Baas H, Harder S, Demisch L, Bürklin F, Stecker K, Fischer P A
Department of Neurology, University of Frankfurt/M., Federal Republic of Germany.
J Neural Transm Suppl. 1995;46:367-79.
The pathogenetic mechanisms which are responsible for the clinical manifestation of motor-fluctuations are poorly understood. Peripheral pharmacokinetics do obviously not play a significant role. For a better understanding of fluctuations exact knowledge and precise characterization of the levodopa induced motor-response (MR) might be useful. In a number of studies it has been demonstrated that this MR follows the "all or none" rule after a levodopa threshold concentration has been exceeded. Such a threshold is considered to exist in the plasma-compartiment as well as in the cerebral effect-compartiment. The specific character of the MR can be modified by the coadministration of dopamine-agonists. Dopamine-agonists lower the levodopa threshold and they reduce the time-lag between levodopa plasmaconcentration and MR. The duration of the MR can be prolonged but the intensity (amplitude) of the MR cannot be augmented. Most of these data to levodopa pharmacodynamics can be explained by a model which is presented in this paper and which is mainly based on cerebral pharmacokinetic mechanisms.

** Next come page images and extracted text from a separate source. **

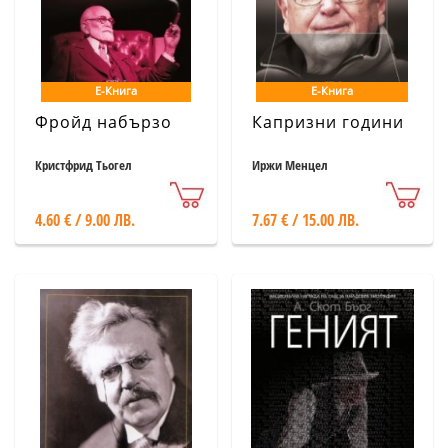
Е-Книга
Е-Книга
Фройд набързо
Капризни години
Кристфрид Тьогел
Иржи Менцел
4.60 € / 9.00 ЛВ.
7.67 € / 15.00 ЛВ.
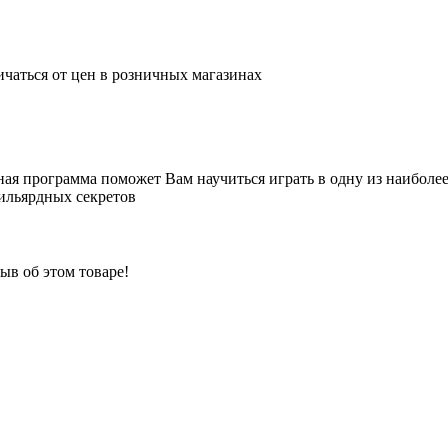
ичаться от цен в розничных магазинах
ая программа поможет Вам научиться играть в одну из наиболе
бильярдных секретов
ыв об этом товаре!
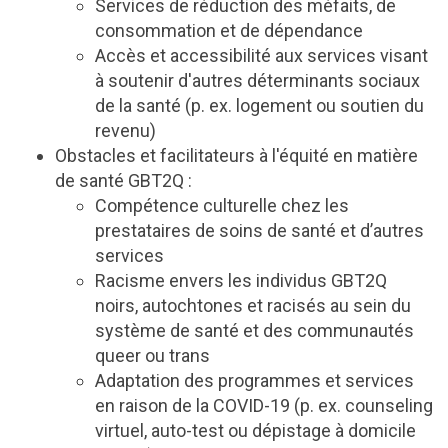
Services de réduction des méfaits, de
consommation et de dépendance
Accès et accessibilité aux services visant
à soutenir d'autres déterminants sociaux
de la santé (p. ex. logement ou soutien du
revenu)
Obstacles et facilitateurs à l'équité en matière
de santé GBT2Q :
Compétence culturelle chez les
prestataires de soins de santé et d’autres
services
Racisme envers les individus GBT2Q
noirs, autochtones et racisés au sein du
système de santé et des communautés
queer ou trans
Adaptation des programmes et services
en raison de la COVID-19 (p. ex. counseling
virtuel, auto-test ou dépistage à domicile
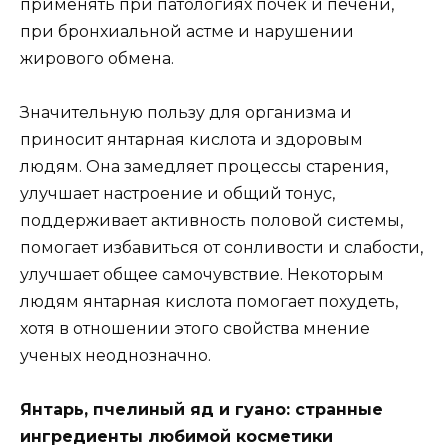
применять при патологиях почек и печени,
при бронхиальной астме и нарушении
жирового обмена.
Значительную пользу для организма и
приносит янтарная кислота и здоровым
людям. Она замедляет процессы старения,
улучшает настроение и общий тонус,
поддерживает активность половой системы,
помогает избавиться от сонливости и слабости,
улучшает общее самочувствие. Некоторым
людям янтарная кислота помогает похудеть,
хотя в отношении этого свойства мнение
ученых неоднозначно.
Янтарь, пчелиный яд и гуано: странные
ингредиенты любимой косметики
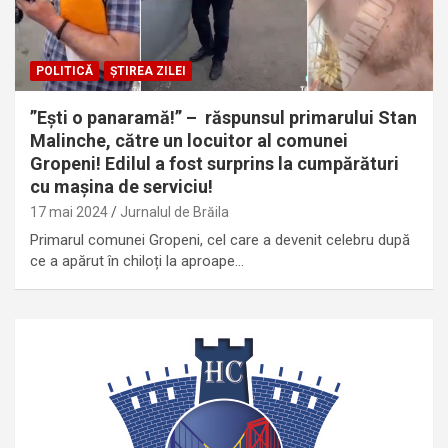
POLITICĂ
ȘTIREA ZILEI
”Ești o panaramă!” – răspunsul primarului Stan
Malinche, către un locuitor al comunei
Gropeni! Edilul a fost surprins la cumpărături
cu mașina de serviciu!
17 mai 2024
Jurnalul de Brăila
Primarul comunei Gropeni, cel care a devenit celebru după
ce a apărut în chiloți la aproape…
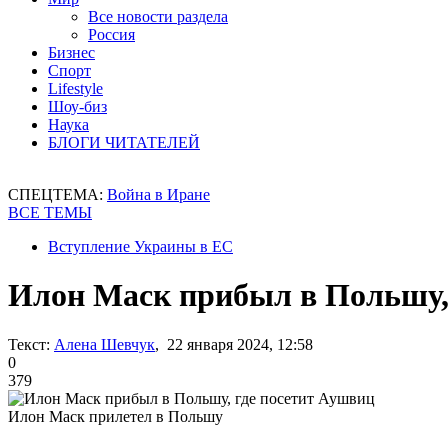
Все новости раздела
Россия
Бизнес
Спорт
Lifestyle
Шоу-биз
Наука
БЛОГИ ЧИТАТЕЛЕЙ
СПЕЦТЕМА:
Война в Иране
ВСЕ ТЕМЫ
Вступление Украины в ЕС
Илон Маск прибыл в Польшу,
Текст:
Алена Шевчук
, 22 января 2024, 12:58
0
379
Илон Маск прилетел в Польшу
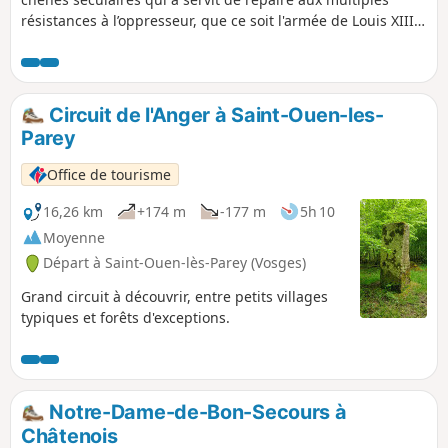
résistances à l’oppresseur, que ce soit l'armée de Louis XIII
(1634), les Prussiens (1870) ou les Allemands (1940).
Circuit de l'Anger à Saint-Ouen-les-
Parey
Office de tourisme
16,26 km
+174 m
-177 m
5h 10
Moyenne
Départ à Saint-Ouen-lès-Parey (Vosges)
Grand circuit à découvrir, entre petits villages
typiques et forêts d'exceptions.
Notre-Dame-de-Bon-Secours à
Châtenois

导致运动波动临床表现的发病机制目前仍知之甚少。外周药代动力学显然并未发挥重要作用。为了更好地理解波动情况,准确了解左旋多巴诱导的运动反应(MR)并进行精确表征可能会有所帮助。在多项研究中已证明,超过左旋多巴阈值浓度后,这种MR遵循“全或无”规则。人们认为在血浆隔室以及脑效应隔室中都存在这样一个阈值。多巴胺激动剂的联合使用可改变MR的特异性。多巴胺激动剂可降低左旋多巴阈值,并减少左旋多巴血浆浓度与MR之间的时间延迟。MR的持续时间可以延长,但MR的强度(幅度)无法增强。这些关于左旋多巴药效学的大多数数据都可以用本文提出的一个模型来解释,该模型主要基于脑药代动力学机制。